While Ana's body has still not been found, prosecutors reeled off a long list of information to a judge on Wednesday that leads them to believe Brian "dismembered and discarded her body."

Prosecutors said that starting January 1, Walshe made at least 20 Google searches, inquiring about dead bodies and how to dispose of them. According to prosecutors, the searches were made on his son's iPad from January 1 to January 3. 

Prosecutors said searches included "10 ways to dispose of a dead body if you really need to," "how to clean blood from wooden floor," "what is the rate of decomposition of a body in a plastic bag compared to on a surface in the woods," and "can you be charged with murder without a body."

Prosecutors said Brian Walshe didn't formally report his wife missing until police showed up at the family's rented home in Cohasset on January 4 to conduct a welfare check, after her Washington, DC-based employer said she didn't show up for work. 

At the time, police observed a Volvo in the driveway, with the seats down in the back, covered in a plastic liner. 

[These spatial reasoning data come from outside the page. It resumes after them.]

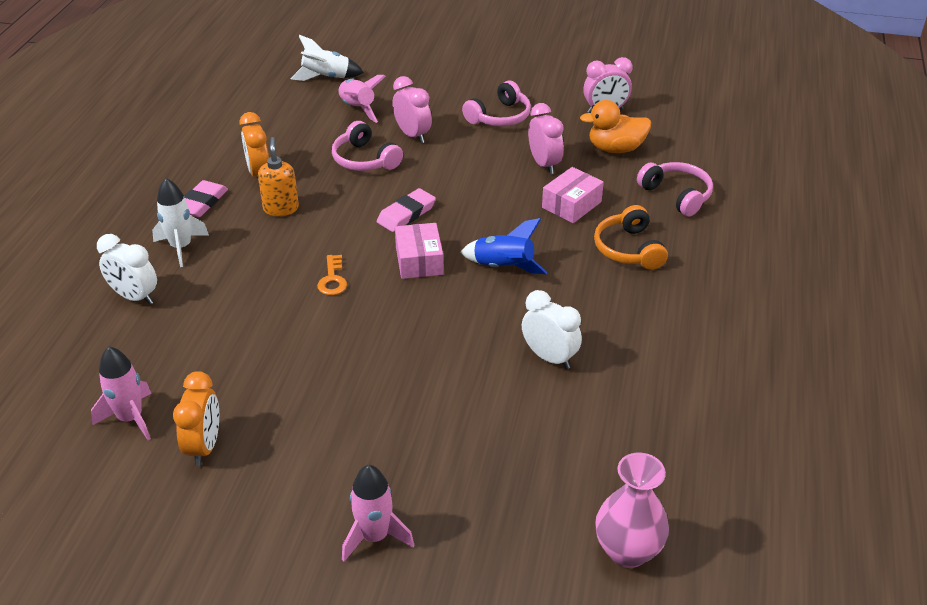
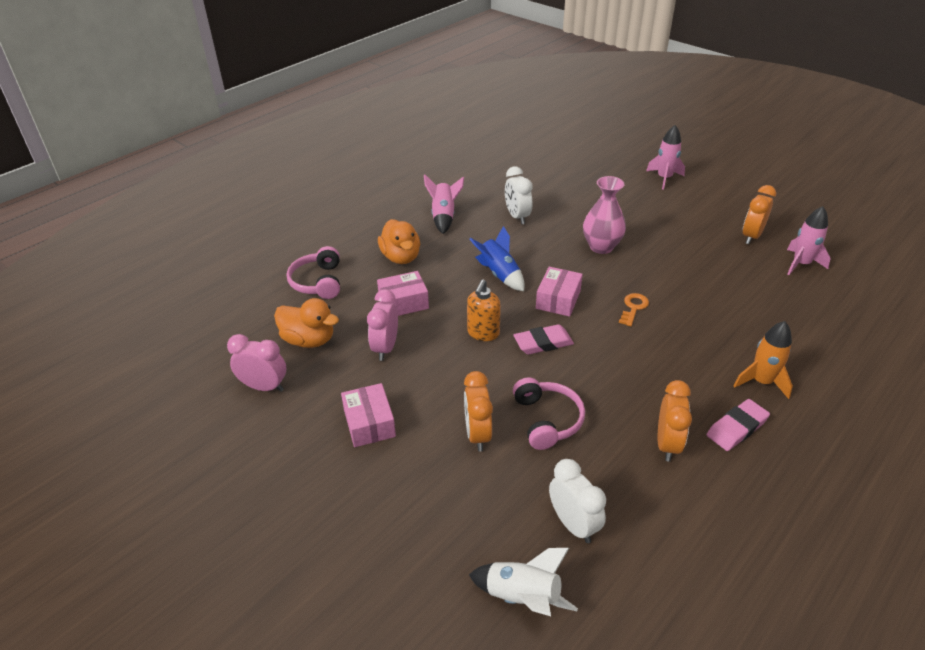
camera: 150 degrees left, 0 degrees up
(134, 297) = (804, 347): white clock -> white clock (573, 524)
(181, 247) = (761, 382): white rocket -> orange rocket
(281, 208) = (656, 390): orange soap dispenser -> orange soap dispenser (483, 333)
(357, 109) = (513, 507): pink rocket -> pink rocket (443, 216)
(412, 135) = (477, 434): pink clock -> orange clock
(499, 117) = (369, 423): pink headphones -> pink box
(627, 551) = (548, 145): pink vase -> pink vase (601, 247)
(629, 249) = (401, 257): orange headphones -> orange duck

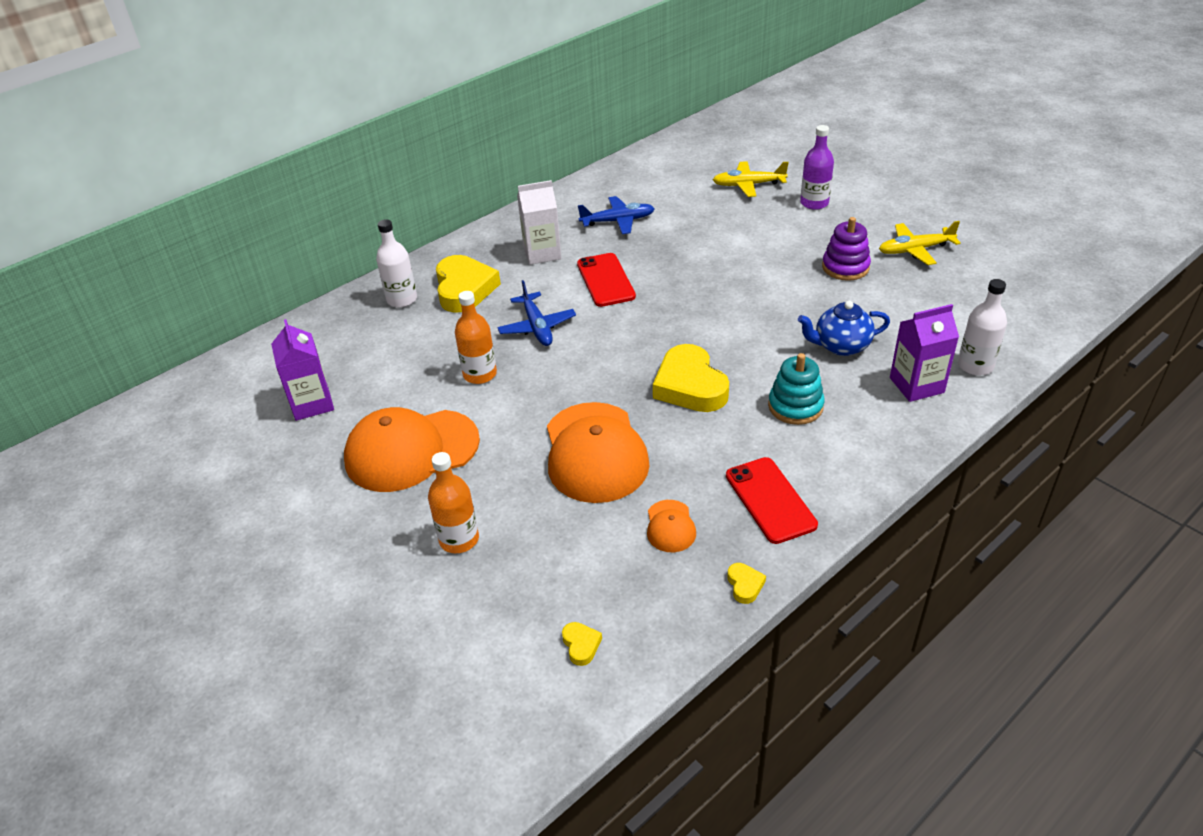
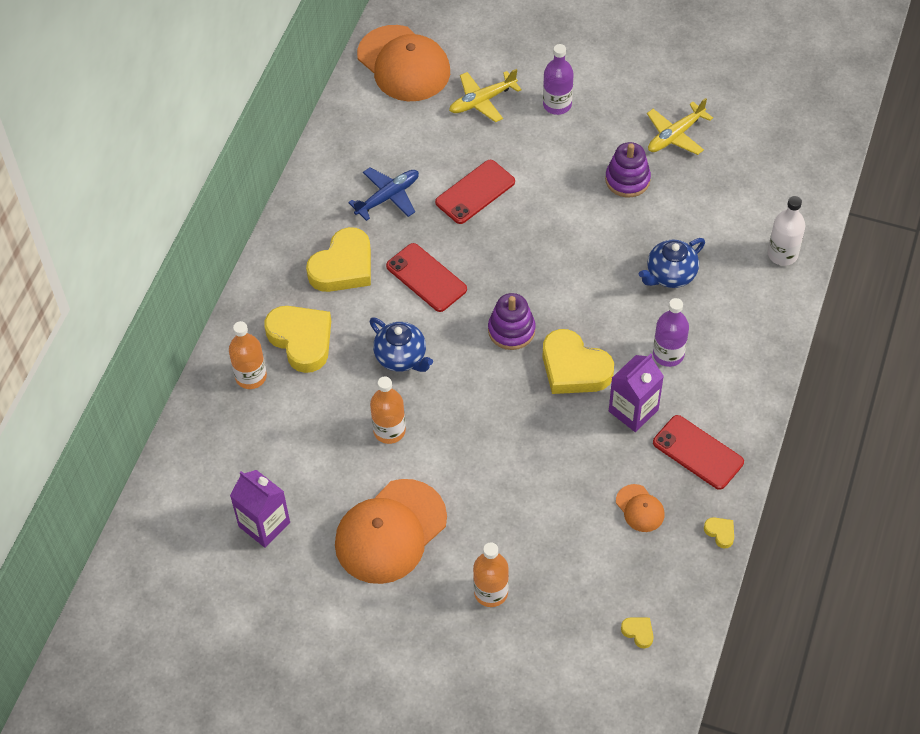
camera: 30 degrees left, 15 degrees up
(402, 299) = (251, 377): white bottle -> orange bottle
(537, 326) = (401, 357): blue plane -> blue teapot
(542, 253) = (343, 266): white carton -> yellow heart
(595, 452) = (541, 467): orange cap -> orange cap (403, 64)
(652, 339) = (511, 330): none -> purple stacking toy
(695, 238) = (475, 192): none -> red phone
(795, 406) = (668, 354): turquoise stacking toy -> purple bottle
(916, 385) = (748, 293): purple carton -> purple carton (633, 410)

Walshe told investigators that he last saw his wife the morning of January 1, when she took an Uber or a Lyft to the airport to travel to DC for work. But prosecutors said no Ubers or Lyfts came to the house in the time frame Walshe mentioned. 

Prosecutors also detailed Walshe's movements in the days after New Year's Day, when he visited several stores to buy cleaning supplies, rugs, and towels. 

Prosecutors said Walshe was observed on surveillance footage disposing of trash bags at his mother's apartment complex and at another apartment complex in Abbington.

While the trash at the later was incinerated by the time police could search it, they found several bloodied items in trash bags recovered from Walshe's mother's apartment complex, prosecutors said. Some of the items were also tested and found to contain both Brian and Ana Walshe's DNA, prosecutors said.

Walshe was already in police custody when they issued an arrest warrant on Tuesday, accusing him of killing Ana Walshe. Walshe was previously arrested on January 8 on a charge of misleading police. 

After his second arraignment on Wednesday, the judge ordered Walshe held without bail.